Yesterday I made up my first batch of turkey sandwich spread. This is so simple but my kids love it and it tastes great. Chop up some turkey, add enough mayonnaise to moisten, and chopped dill pickles to taste plus a bit of salt. We used up some of the leftovers rolls and made sandwiches for lunch, topped with leftover cranberry jelly. Mmmm!
One of my guests had brought brie and sourdough bread. Lots! As good as it was, I was left here with several loaves of really good sourdough bread. This morning, I sliced it up and made French Toast with all of it, freezing what we didn’t eat at breakfast.

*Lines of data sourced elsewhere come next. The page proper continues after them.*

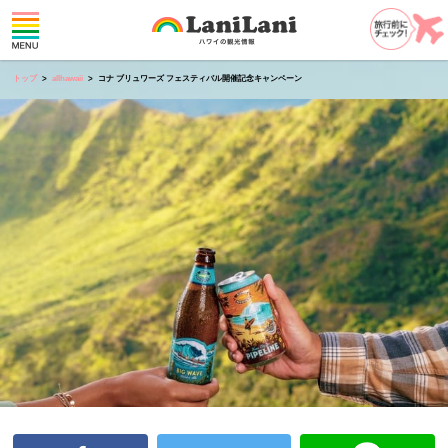
トップ
allhawaii
コナ ブリュワーズ フェスティバル開催記念キャンペーン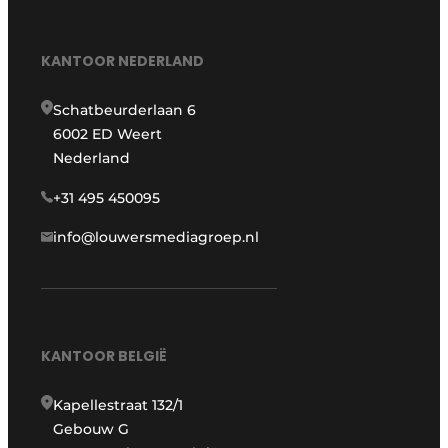
KANTOOR NEDERLAND
Schatbeurderlaan 6
6002 ED Weert
Nederland
+31 495 450095
info@louwersmediagroep.nl
KANTOOR BELGIË
Kapellestraat 132/1
Gebouw G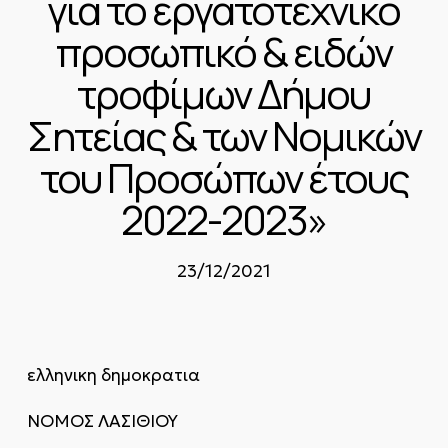
για το εργατοτεχνικό
προσωπικό & ειδών
τροφίμων Δήμου
Σητείας & των Νομικών
του Προσώπων έτους
2022-2023»
23/12/2021
ελληνικη δημοκρατια
ΝΟΜΟΣ ΛΑΣΙΘΙΟΥ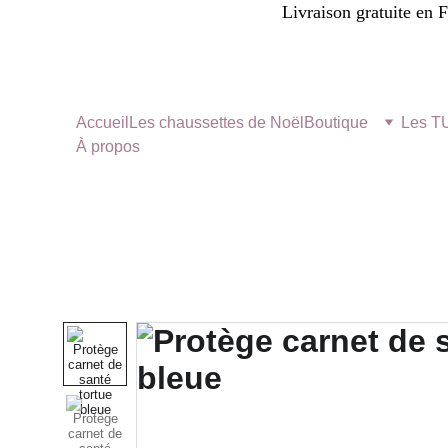
Livraison gratuite en 
Accueil
Les chaussettes de Noël
Boutique
Les 
À propos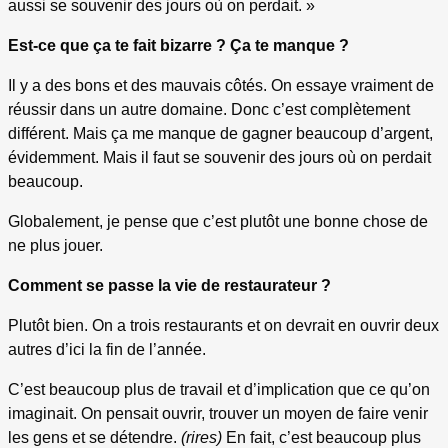
aussi se souvenir des jours où on perdait. »
Est-ce que ça te fait bizarre ? Ça te manque ?
Il y a des bons et des mauvais côtés. On essaye vraiment de
réussir dans un autre domaine. Donc c’est complètement
différent. Mais ça me manque de gagner beaucoup d’argent,
évidemment. Mais il faut se souvenir des jours où on perdait
beaucoup.
Globalement, je pense que c’est plutôt une bonne chose de
ne plus jouer.
Comment se passe la vie de restaurateur ?
Plutôt bien. On a trois restaurants et on devrait en ouvrir deux
autres d’ici la fin de l’année.
C’est beaucoup plus de travail et d’implication que ce qu’on
imaginait. On pensait ouvrir, trouver un moyen de faire venir
les gens et se détendre.
(rires)
En fait, c’est beaucoup plus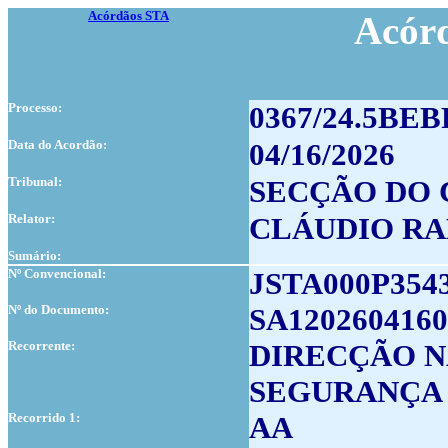
Acórdãos STA
Acór
Processo:
0367/24.5BE
Data do Acordão:
04/16/2026
Tribunal:
SECÇÃO DO 
Relator:
CLÁUDIO R
Sumário:
Nº Convencional:
JSTA000P354
Nº do Documento:
SA1202604160
Recorrente:
DIRECÇÃO N
SEGURANÇA
Recorrido 1:
AA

You hardly need a French Toast recipe but here’s about what I did:
I have not yet made my turkey broth. By the end of the day on Thursday, I was too tired to deal with it so I packed up all the bones and such and threw it in the freezer. One day this week I’ll make turkey broth, refrigerate it overnight, skim the fat, and then make soup with some of it and freeze the rest for another batch of soup later.
I might make ham and bean soup first in fact. We’ve been nibbling on the ham. I’ll dice and freeze the rest today, in portions suitable for soup or scrambled eggs and ham, or quiche.
I also still have some leftover mashed potatoes. I’ll most likely make these into potato pancakes and fry them up for breakfast. Most other side dishes have disappeared in lunches and dinners by now. In the past I’ve added leftover scalloped potatoes, onions, green bean casserole, and roasted vegetables to soups. Those are often the best soups–and yet are never quite the same twice.